Se o câmbio ficar muito pressionado, os aumentos de preços, hoje concentrados
principalmente nos alimentos, podem se disseminar. As expectativas de inflação
começariam a piorar, levando o BC a ter que elevar a Selic prematuramente.
Fazer
um programa de transferência de renda mais amplo é uma ideia que faz todo o
sentido num país tão desigual quanto o Brasil. A proposta, contudo, precisa ser
bem desenhada. É possível concebê-la e executá-la sem recorrer a malabarismos
fiscais, como usar recursos dos precatórios. Mas isso requer decisões complexas
e eventualmente impopulares, como unificar programas sociais já existentes.
Adotar
medidas para tentar driblar o teto de gastos vai piorar o risco fiscal,
elevando ainda mais os juros futuros e a cotação da moeda americana. O teto tem
problemas, como a dificuldade para acionar os gatilhos que controlariam em
especial os gastos com o funcionalismo. Além disso, as despesas não financeiras
da União só poderão aumentar 2,13% em 2021, o que levará a cortes expressivos
nos gastos discricionários (como custeio da máquina e investimento). Trata-se,
porém, da âncora fiscal que dá alguma previsibilidade para as contas públicas
do país. Uma eventual mudança do teto precisaria ser conduzida com muita
habilidade, combinada a medidas que reduzam a rigidez do orçamento - como uma
reforma administrativa de fato ambiciosa - e aumentem o potencial de
crescimento da economia - como a reforma tributária.
A
administração de Jair Bolsonaro vai na direção oposta. A disputa entre Guedes e
o ministro do Desenvolvimento Regional, Rogério Marinho, evidencia a falta de
rumo do governo de um presidente que só pensa na reeleição e não se dispõe a
contrariar grupos de interesse.

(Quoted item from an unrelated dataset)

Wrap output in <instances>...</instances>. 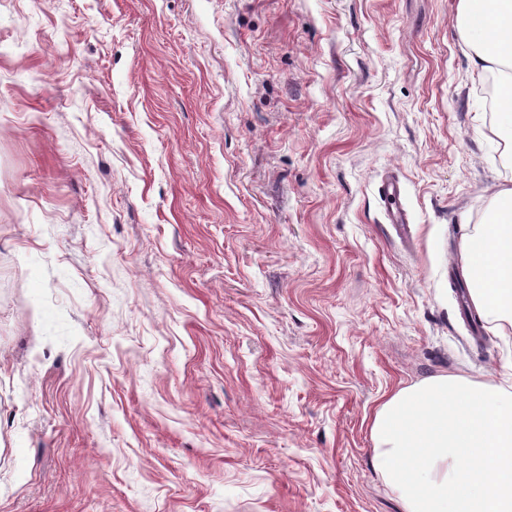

A percepção crescente é que não haverá
iniciativas para deter a expansão das despesas obrigatórias e que a agenda de
reforma vai ficar à deriva. Marinho e a ala política do governo planejam
medidas que tendem a furar o teto, num quadro de isolamento cada vez maior de
Guedes.
Se persistirem as incertezas fiscais, a recuperação da economia, que já terá desafios como a fraqueza do mercado de trabalho e o fim do auxílio emergencial, será ainda mais difícil. As condições financeiras apertadas vão minar a retomada e o cenário para o investimento seguirá turvo, afetando o crescimento de um país que desde 2014 exibe um desempenho econômico lamentável.